This Privacy Policy describes how Luminfra (“we,” “us”) collects, uses, stores, and protects information provided by visitors to this website and clients engaging our services. We do not sell, rent, or trade your information to third parties.

1. Information we collect

Contact and inquiry information. When you submit a contact form or reach out via email, we collect your name, email address, and the content of your message. This information is used solely to respond to your inquiry and assess whether an engagement is a good fit.

Billing information. For invoicing purposes, we collect your name, business name (if applicable), email address, and billing address. Payment processing is handled through our invoicing platform. Luminfra does not store credit card numbers or payment credentials directly.

System access credentials. For clients who engage us for hands-on server or account work, we may receive login credentials, API keys, SSH access, or control panel credentials. These are stored in a dedicated password manager and are used exclusively to perform agreed services. Access is revoked or transferred back to the client upon request or at the end of an engagement.

Email correspondence. Email communications related to active or prospective engagements are retained as part of the engagement record. This includes scoping discussions, support requests, and any written agreements or approvals.

Website data. This website uses session cookies necessary for basic site functionality. We do not use advertising cookies, behavioral tracking, or third-party analytics platforms. No personally identifiable information is collected through cookies.

2. How we use your information

Information collected by Luminfra is used exclusively for the following purposes: responding to inquiries and evaluating potential engagements, delivering agreed services, processing invoices and managing billing records, and maintaining engagement history for continuity of support.

We do not use client information for marketing purposes, share it with third parties for their commercial use, or use it for any purpose beyond the direct service relationship.

We do not sell, rent, or otherwise disclose personal information to third parties for their commercial purposes. We do not currently respond to Do Not Track signals, as no industry standard for such signals has been established.

3. Third-party tools and processors

Luminfra uses a limited set of third-party tools to deliver services. Each handles client data only as necessary for its specific function.

Billing system. Used to generate invoices, track payments, and manage billing records. Client billing information is stored within this platform. Our billing system is self-hosted, meaning data remains within infrastructure under Luminfra’s control rather than a shared cloud billing service.

Ticket system. Client support requests and engagement communications are managed through a self-hosted ticket system. This includes issue descriptions, system details, and any files or information submitted as part of a support request. As with our billing system, this data remains within infrastructure under Luminfra’s control.
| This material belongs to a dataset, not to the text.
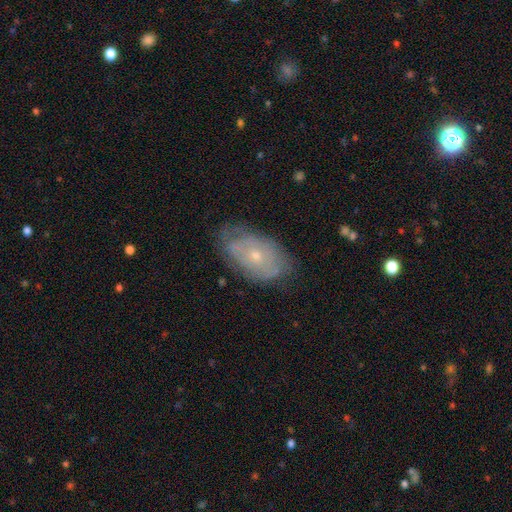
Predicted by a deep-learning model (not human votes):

Payment processors. Payments are processed through Stripe and PayPal depending on the method chosen at checkout. These processors handle your payment credentials directly and are governed by their own privacy policies. Luminfra does not receive or store your full card number or payment account credentials. We encourage you to review Stripe’s Privacy Policy and PayPal’s Privacy Policy for details on how they handle payment data.
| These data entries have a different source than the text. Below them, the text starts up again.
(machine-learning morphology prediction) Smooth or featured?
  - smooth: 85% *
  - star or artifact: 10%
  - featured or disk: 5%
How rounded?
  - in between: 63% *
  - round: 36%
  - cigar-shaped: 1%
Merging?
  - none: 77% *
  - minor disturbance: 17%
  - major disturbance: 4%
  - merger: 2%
Password manager. Client credentials and access information are stored in a dedicated password manager with encryption at rest. Credentials are accessed only when performing agreed work and are not shared outside of the engagement.

Monitoring tools. For retainer clients with monitoring included, we use infrastructure monitoring software to track uptime, performance, and alerts for agreed systems. Monitoring data is used solely for the purposes of detecting and responding to issues on your infrastructure.

4. Data retention

Client information — including billing records, email correspondence, and engagement history — is retained indefinitely unless a deletion request is submitted. Billing records may be retained for legal and accounting purposes even following a deletion request, where applicable law requires it.

System access credentials for completed or terminated engagements are deleted from our password manager upon request, or within 30 days of engagement termination if no explicit request is made.

To request deletion of your data, contact us via the contact page. We will confirm receipt and process the request within 14 days.

5. Data security

Luminfra takes reasonable technical and organizational measures to protect client information from unauthorized access, disclosure, or loss. This includes encrypted storage of credentials, access controls on systems holding client data, and use of secure communication channels.

No method of transmission or storage is completely secure. In the event of a data breach affecting client information, we will notify affected clients promptly and take steps to mitigate impact.

6. Your rights

You have the right to request access to the personal information Luminfra holds about you, request correction of inaccurate information, and request deletion of your data subject to the retention considerations described in Section 4.

If you are located in the European Union or United Kingdom, you may have additional rights under the General Data Protection Regulation (GDPR) or UK GDPR, including the right to data portability and the right to lodge a complaint with your local supervisory authority. To exercise any of these rights, contact us via the contact page.

We will respond to all rights requests within 14 days of receipt.

7. Cookies

This website uses only session cookies necessary for standard site functionality, such as session management and form security tokens. These cookies do not track you across other websites, collect personal information, or serve any advertising purpose. You can disable cookies in your browser settings, though this may affect basic site functionality.

8. Changes to this policy

Luminfra may update this Privacy Policy from time to time. The effective date at the top of this page will reflect when changes were last made. For active retainer clients, material changes will be communicated via email. Continued use of our services after an updated policy takes effect constitutes acceptance of the revised terms.